TASK INSTRUCTIONS:
Swap "distance" in for "dist" across the rows from the line that contains "pose: elev=87.5 azim=99.7 roll=61.5 dist=1.39" through the line that contains "Dot at: (199, 189)", keeping all else unchanged. Leave the picture out of your answer.

DATASET RECORDS:
— begin —
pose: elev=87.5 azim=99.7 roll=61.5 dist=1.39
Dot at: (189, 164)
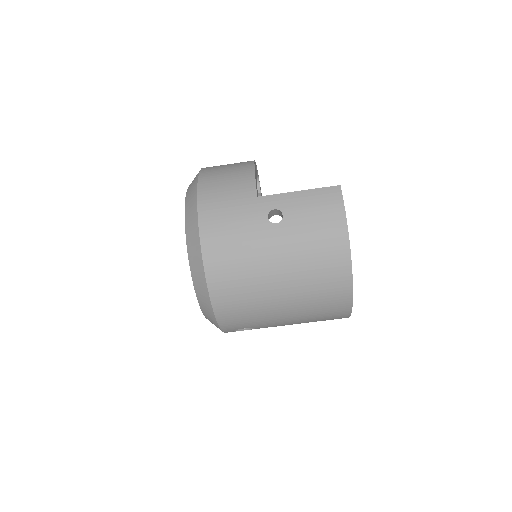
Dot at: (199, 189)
— end —
— begin —
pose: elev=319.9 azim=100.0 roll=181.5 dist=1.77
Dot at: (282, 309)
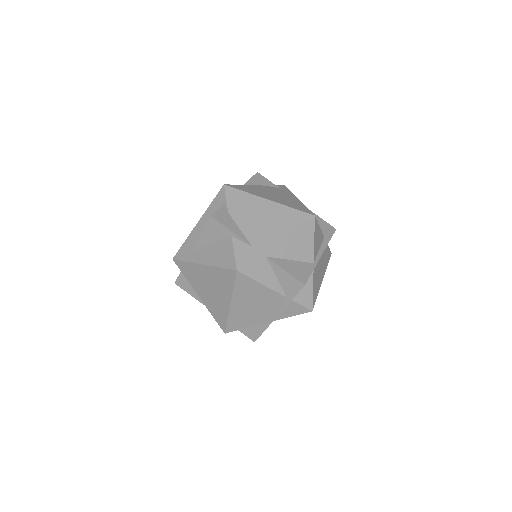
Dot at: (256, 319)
— end —
OUTPUT FOR THIS TASK:
pose: elev=87.5 azim=99.7 roll=61.5 distance=1.39
Dot at: (189, 164)
Dot at: (199, 189)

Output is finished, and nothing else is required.